Dion would be my second choice. I really don't see him beating out Harper.

Yappa said...

We should all keep in mind that the Globe (with the exception of one or two columnists) is no friend of the Liberal party and tends to support the Conservatives.

I must admit though that there is a large dollop of sour grapes in my reaction and I'd probably think they were more credible had they had endorsed Bob Rae. ;-)

MississaugaPeter said...

The article is another plus for Gerard. For the first time in a G & M article he is mentioned before Rae. The part that you selectively missed about Gerard...

"Gerard Kennedy is the kind of talent the Liberals need to attract to rebuild the federal party. He is a strong communicator (at least in English) and an impressive organizer, and he stands unequivocally for change and renewal. He has infused the campaign with badly needed energy. His record as director of the largest food bank in the country and as education minister in Ontario shows that he possesses abilities to match his ambitions."

...should not be discounted.

burlivespipe said...

Altho the Globe's got that Conservative image, in fact ever since the NaPo has gone hard-right the G&M has cut a little closer to the middle a tad, and it has a little bit of balance. the Star is obviously Liberal, the Suns are tail-gate party right, and the NaPo is far right. The Suns are almost comical, actually.
Good for Dion. He's a very credible candidate and would be a strong leader, I think. I feel Rae would bring a bit more experience and human-touch, along with a non-Quebec element that the rest of Canada is definitely ready for. And I think no one is better capable of taking on Harpor in the bearpit or top peaks where ever he chooses to take the fight.

A BCer in Toronto said...

Sandi, I was confused at first until I found the Star article, I think that's the one you're referring to. It was an interesting piece too, I'll throw up a link in another post.

Yappa, I'm not sure it's fair to call the Globe a Con paper. Centerist, to be sure. They did endorse the Cons in January, but very reluctantly. Anyway, take heart, they said nothing bad that I could see about Rae. I'd have to think he's their second choice.

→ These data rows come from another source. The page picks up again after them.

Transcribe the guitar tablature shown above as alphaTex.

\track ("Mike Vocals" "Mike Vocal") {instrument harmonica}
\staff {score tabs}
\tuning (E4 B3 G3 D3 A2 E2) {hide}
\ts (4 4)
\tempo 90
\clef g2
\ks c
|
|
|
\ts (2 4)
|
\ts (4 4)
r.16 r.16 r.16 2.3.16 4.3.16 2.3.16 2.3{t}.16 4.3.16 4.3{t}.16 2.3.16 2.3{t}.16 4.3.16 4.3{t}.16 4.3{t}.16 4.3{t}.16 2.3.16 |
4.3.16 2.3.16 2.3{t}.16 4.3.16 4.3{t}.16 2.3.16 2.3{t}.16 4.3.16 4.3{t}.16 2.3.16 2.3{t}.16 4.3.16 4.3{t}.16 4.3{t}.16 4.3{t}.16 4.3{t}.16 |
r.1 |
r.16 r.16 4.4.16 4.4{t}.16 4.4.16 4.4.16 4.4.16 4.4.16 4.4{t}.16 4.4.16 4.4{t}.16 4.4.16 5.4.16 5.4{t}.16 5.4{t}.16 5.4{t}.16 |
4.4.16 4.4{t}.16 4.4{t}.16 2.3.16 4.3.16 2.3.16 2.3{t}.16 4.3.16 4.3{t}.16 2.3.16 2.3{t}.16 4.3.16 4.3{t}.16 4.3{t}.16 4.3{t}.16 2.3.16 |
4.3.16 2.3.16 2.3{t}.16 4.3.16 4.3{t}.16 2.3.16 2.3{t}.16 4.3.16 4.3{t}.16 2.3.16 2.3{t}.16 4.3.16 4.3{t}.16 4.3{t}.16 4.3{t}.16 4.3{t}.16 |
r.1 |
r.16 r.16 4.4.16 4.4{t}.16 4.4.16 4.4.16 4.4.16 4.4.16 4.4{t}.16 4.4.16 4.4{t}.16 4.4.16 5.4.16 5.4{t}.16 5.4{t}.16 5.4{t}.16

Peter, I didn't want to quote everything, and perhaps I was a tad selective in what I did quote. Editor's prerogative. :) They did indeed like Gerard though, dubbing him "the one for next time" as many, myself included, have over the course of the campaign. And maybe this time, he's my #2 at this point.

Burl, I like Bob's political acumen and skills. I like a number of his policies. Despite the polling though, I'm still not convinced his baggage won't be a lead weight. If he wins I hope to be proven wrong, and I'd be fighting on his side to help overcome it.

propatria said...

As the paper points out, no way ignatieff can be trusted with defending canada after his whole "quebec is a nation" fiasco.

Anonymous said...

How does "the most courageous Canadian politician of his generation" cave in on the Quebec nation question like Dion did?

Anonymous said...

Hey, why do the press have to mention Kennedy - Justin Trudeau has spoken and nothing else matters, so everyone seems to think.

Perhaps if the media stopped hanging off Justin Trudeau and wrote an article on their own about Kennedy - more would be interested besides the media and those that are living in the past.